Es lo inmediatamente antes lo que nos interesa realmente, cuando nuestros dolores desencadenan el frenesí, el empeño, hasta el orgullo o la vanidad de los médicos que se ponen a competir con quien es más fuerte que ellos, atormentándonos y prolongando nuestro sufrimiento. Puede que vosotros, como me ha ocurrido a mí, hayáis gritado entre lágrimas: «¡No estoy cansada de vivir, estoy cansada de la enfermedad!».

«A veces se me ocurren ideas que no comparto», dice el filósofo ridens Woody Allen. También a mí.

Fui de las primeras en redactar, concienzudamente, con la esperanza de que algún día pudiera tener valor, un testamento de autodeterminación biológica en el que pedía que me ahorrasen agujeros, cánulas y sondas, convencida de que la naturaleza, nuestra madre, se apiadaría de mí.

Sólo después conocí la enfermedad, su injusticia y carácter azaroso, y descubrí que somos infinitamente adaptables, que cambiamos ideas e ideales en razón de los empeoramientos, que nuestras exigencias se vuelven mínimas: nos conformamos con respirar, durar, seguir tirando.

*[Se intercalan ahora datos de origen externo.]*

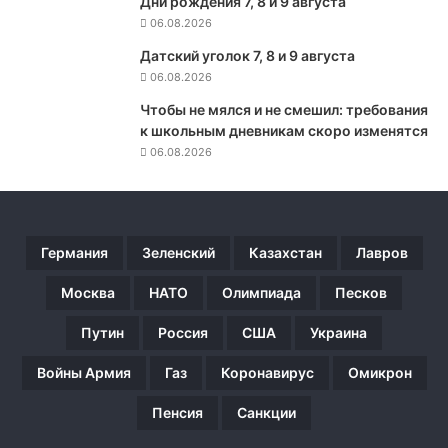
Дни рождения 7, 8 и 9 августа
т
06.08.2026
2
Датский уголок 7, 8 и 9 августа
2
06.08.2026
5
-
Чтобы не мялся и не смешил: требования
л
к школьным дневникам скоро изменятся
е
06.08.2026
т
и
е
П
у
Германия
Зеленский
Казахстан
Лавров
ш
к
Москва
НАТО
Олимпиада
Песков
и
Путин
Россия
США
Украина
н
а
Войны Армия
Газ
Коронавирус
Омикрон
Пенсия
Санкции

Cuando me costaba caminar, añoraba mi paso ágil; cuando también perdí la voz, me habría conformado con solamente cojear.

¿Tendré el valor, cuando llegue el momento, de sacar de debajo de la almohada el documento en el que rechazo los tratamientos?

Resulta raro: cada situación trágica hace resonar en nuestro oído interno una cancioncilla tonta como la de Monsieur de La Palisse.

¿Quién no se acuerda de la genial estupidez de Petrolini?

Me alegra morir

Pero me da pena

Me da pena morir

Pero me alegra. [32]

Ahora bien, nosotros no vamos a enrolarnos en el ejército de Hamlet, héroe epónimo de la duda, que llenó el escenario de muertos sin conseguir siquiera vengar bien a su padre; ni tampoco vamos a unirnos al coro que repite el ambiguo estribillo.

Sólo mantendremos un trocito de duda, quizás oculta en lo más profundo de un cajón, para que siempre nos recuerde que nada es seguro.

El mirlo blanco

Doña Z. había acertado con su presentimiento: este verano no iba a vivirlo plenamente.